更新:2025/06/06

豊丘村議会一般質問、6月5日

 6月5日、豊丘村議会の一般質問で壬生村議が本山残土置場へ要対策土を処分するJR東海の計画について質問。

壬生村議の一般質問通告書資料(要対策土関連)

 壬生村議は、村の水道の水源地であるヒ素を含む要対策土を山間地に置くことは避けるべきと指摘しました。

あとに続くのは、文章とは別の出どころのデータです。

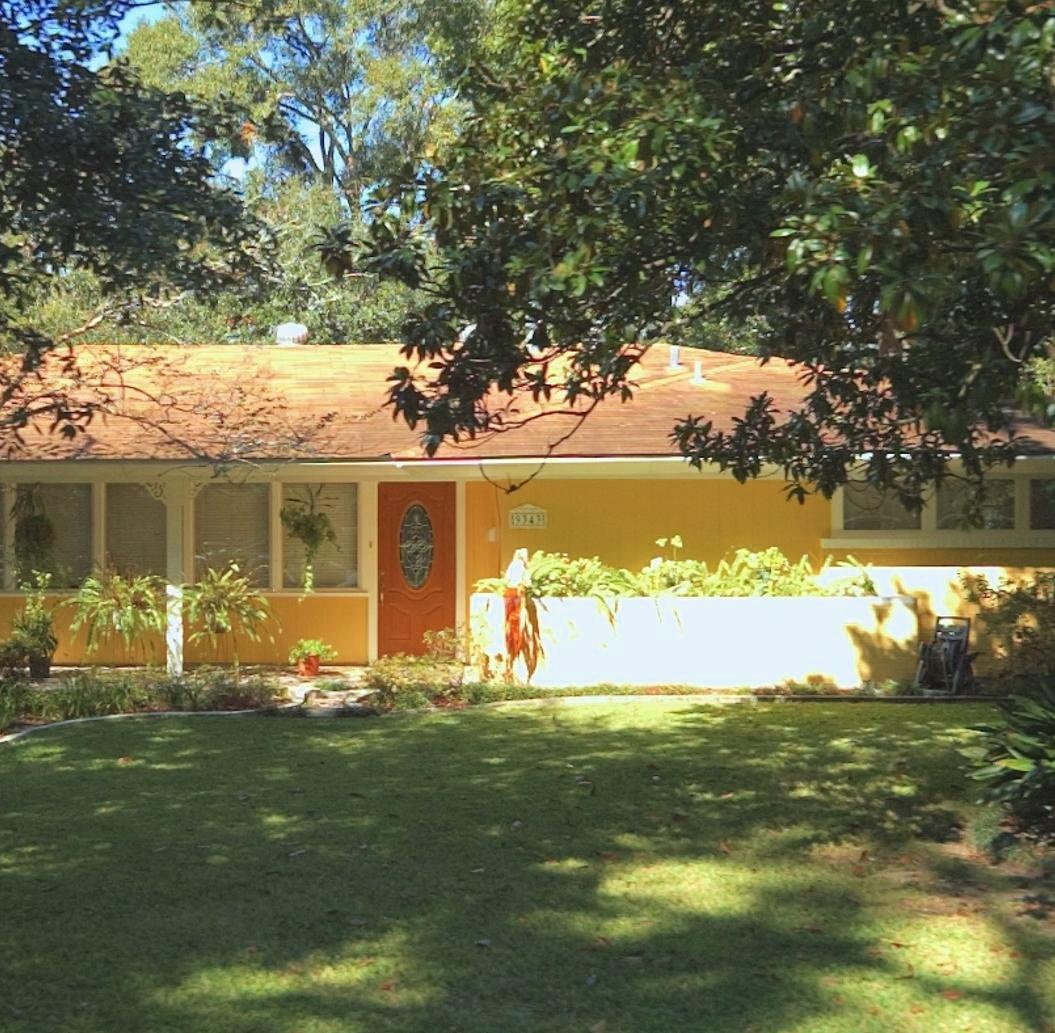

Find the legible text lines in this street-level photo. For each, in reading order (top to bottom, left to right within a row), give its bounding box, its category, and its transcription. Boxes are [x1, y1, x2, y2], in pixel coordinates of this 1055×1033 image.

[513, 513, 543, 525] StreetNumber: 9343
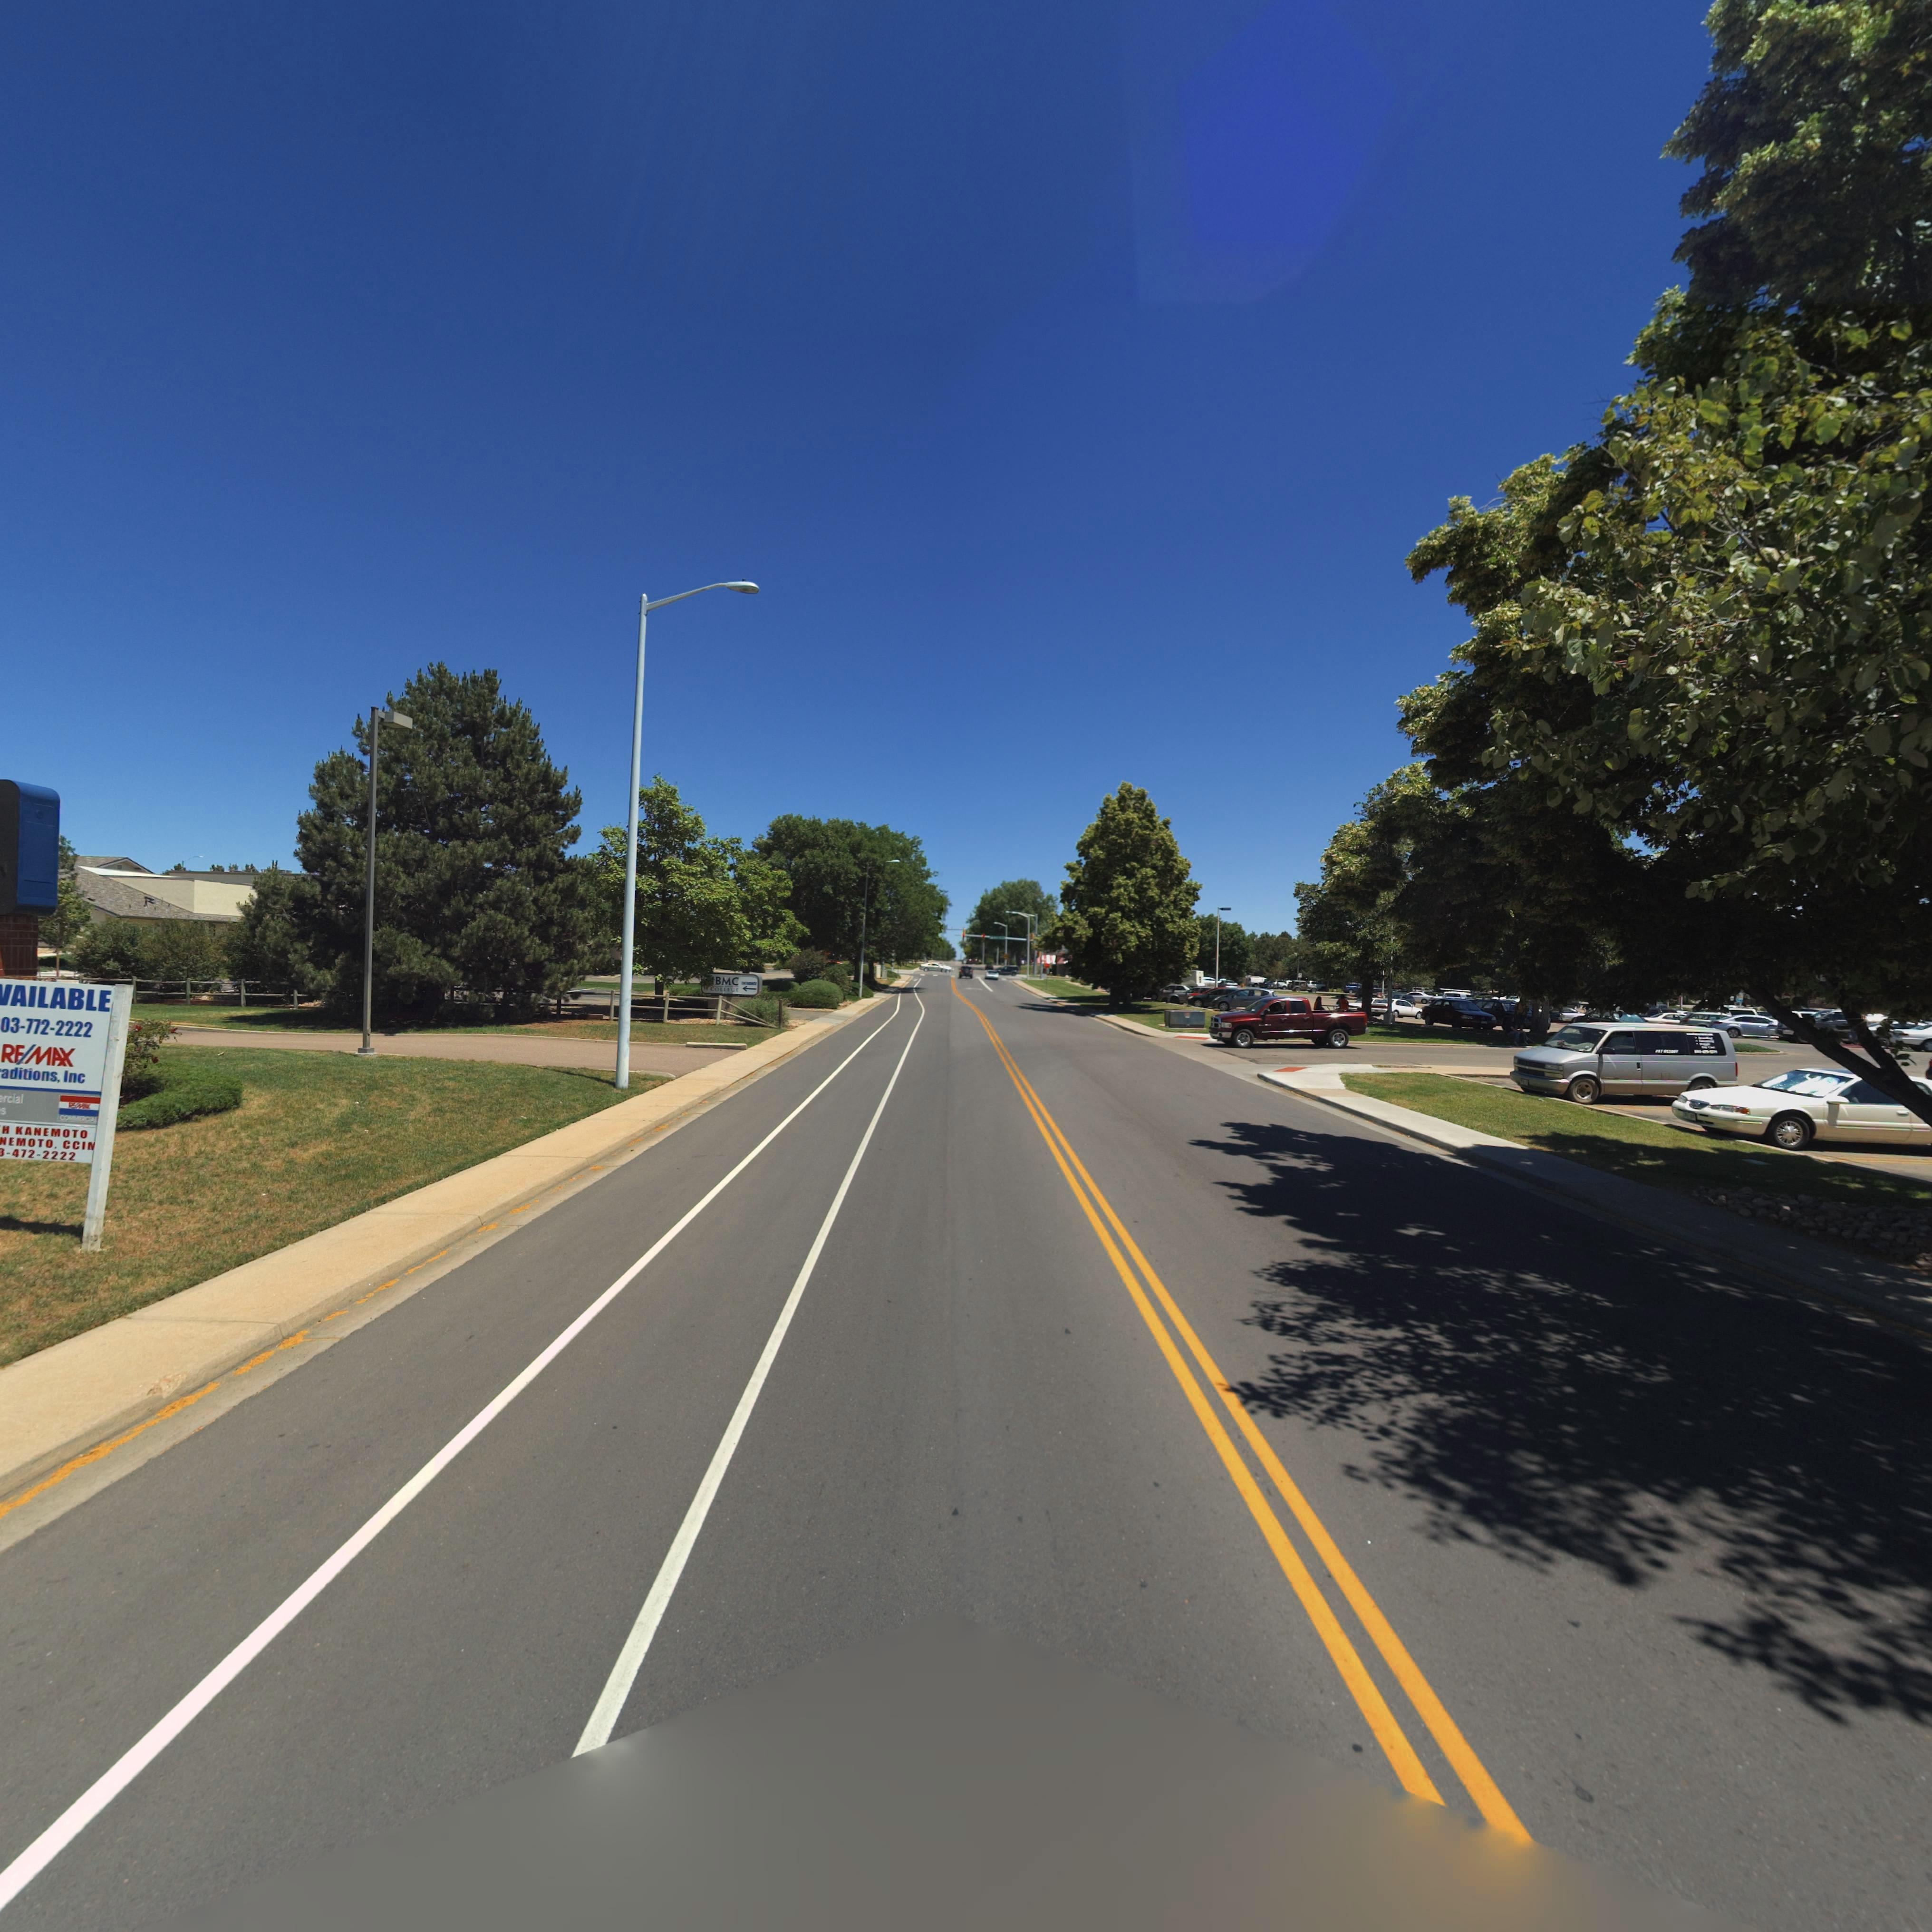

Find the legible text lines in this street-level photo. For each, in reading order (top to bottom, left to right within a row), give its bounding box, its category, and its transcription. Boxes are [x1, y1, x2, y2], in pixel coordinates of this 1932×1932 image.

[715, 976, 739, 985] BusinessName: BMC
[710, 986, 739, 992] BusinessName: COLLEGE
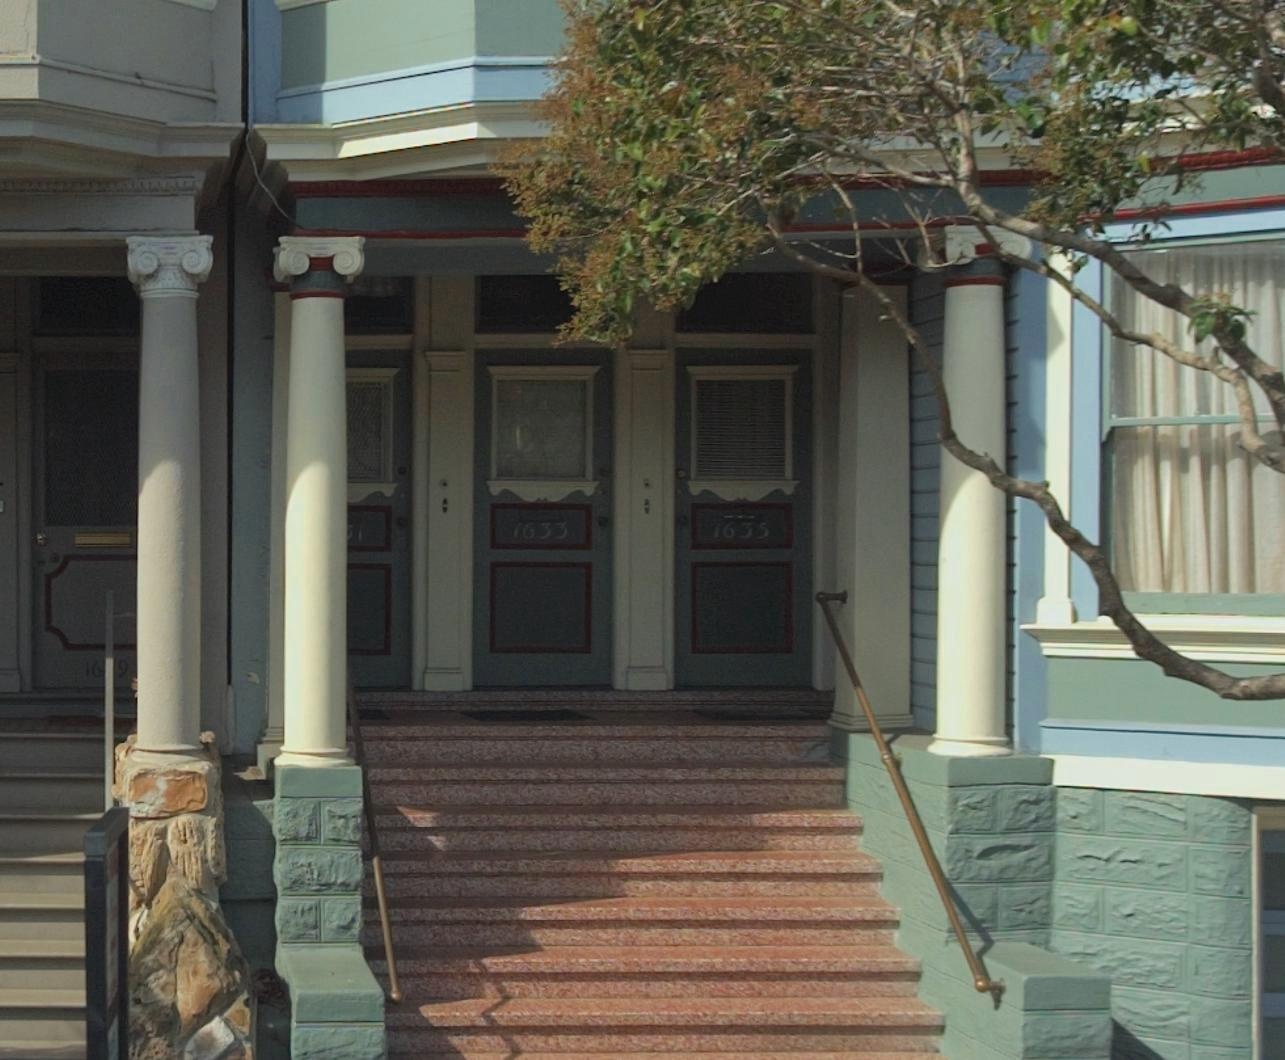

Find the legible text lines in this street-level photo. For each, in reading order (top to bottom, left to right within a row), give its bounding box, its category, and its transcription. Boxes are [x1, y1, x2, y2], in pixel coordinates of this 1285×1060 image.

[356, 520, 366, 545] StreetNumber: 1
[511, 519, 570, 542] StreetNumber: 1633
[709, 518, 772, 543] StreetNumber: 1635
[83, 656, 131, 681] StreetNumber: 16*9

 これに対して村長は、基準値を超えるヒ素を含む要対策土を山間地区に置くことはできれば避けたいが、リニア新幹線開業に向け対応を調整しなければならない重要な問題なので、JR東海の計画は様々な調整・検討がなされた結果、安全対策措置が講じられた上で本山発生土置場で使用することになったものと認識している。議員の指摘は、ヒ素が溶け出ることを前提にしたものと思われるが、ヒ素が溶出しない処置を施し、なおかつ遮水シートで覆い埋め立て、要対策土周辺の地下水の水質基準を管理するなどできうるかぎりの安全対策等の措置が計画されているので地下水、水源地への影響は生じにくいと認識している。今回のJR東海の計画は、国の定める指針やマニュアルに基づき計画されたもの。この計画については、県の環境部や環境審議会で審議されるので、関係機関の了承が得られれば過度に心配する必要はないと考える。

 下平村長の説明は、JR東海の説明通りなんですが、最後の「関係機関の了承が得られれば過度に心配する必要はない」という部分については、そうは甘くないと思います。

 下平村長が「県の環境部や環境審議会で審議される」といっているのは、正確にいうと、JR東海がこれから出す本山発生土置き場の環境保全計画の修正について長野県環境影響評価技術委員会が審議するという意味で、環境部はひろく一般から環境の観点からのパブリックコメントを募集して、JR東海に対する県知事助言をまとめます。助言に従うかどうかは、JR東海の良識の問題です。

 しかし、長野県環境影響評価技術委員会の審議の内容によって、住民の心配はより高まる可能性があります。技術委員会の会議録は、長野県のサイトで誰でも読めます。委員は専門家ですが、委員は一般住民が理解しやすい言葉で発言しているので、是非読んでいただくと良いと思います。

 要対策土の関係では、これまで以下のような審議が行われました。

 「環境」という考え方が住民の命と生活を守るためのものであって、JR東海の説明が、環境の立場から客観的、科学的にみて妥当なものかどうかが、会議録を読むとわかります。制度上、技術委員会やパブリックコメントを基に書かれた県知事助言は、せっかく委員会が頑張っても、所詮県知事の助言なので、JR東海に対してちょっと「甘い」ところもあります。その典型的な例は、1月27日の助言(※)です。ところが、JR東海はそれさえもまったく無視します。しかし、会議録を読めば、客観的、科学的に、JR東海の計画が非常にマズイということが明らかなことは理解できると思います。

参考ページ:「JR東海が要対策土処分で説明会、5月21日豊丘村

※ 今年(2025年)1月27日の助言については:

おまけ

 要対策土とは関係ないのですが、壬生村議のまえに質問をした酒井浩文村議の質疑のなかで下平村長が興味深い発言をしました。

酒井村議の一般質問通告書

 酒井浩文村議が、村のPR施策についてたずねた答弁の中で、下平村長は次のように語りました。

…飯田下伊那は文化とか自然とか環境とかを大事にするという意味ではとてもよい地域だが、経済の発展とともにないと地域の力は疲弊していく。人口が減る、活力の源である生産年齢人口まずが減ってしまう。そういう意味で今回、リニア新幹線と三遠南信道は千年に一度のチャンスとして浮上してきた。その中で、いろいろな流れの中でも、駅は飯田市にできるので、何となくものがいろいろ言いづらいとか、そういう流れがあるが、ご存じの通り、JR東海が最初に駅を作ろうとした場所は座光寺の駅のところへ飯田線と結んでつくるというつもりだったが、飯田市の方で少しでも丘の上に近いところへということで現在の場所に動いたわけだが、あの時も、残念ながら、当時の市長から僕らはなに一つ相談されたわけではない。

 飯田下伊那では多くの人が飯田市がルートを動かしたと思っていますが、下平村長のことばによれば、当時の飯田市長=牧野光朗氏が勝手にやったことになります。飯田市長にどうしてそんな力があったのかと思いますね。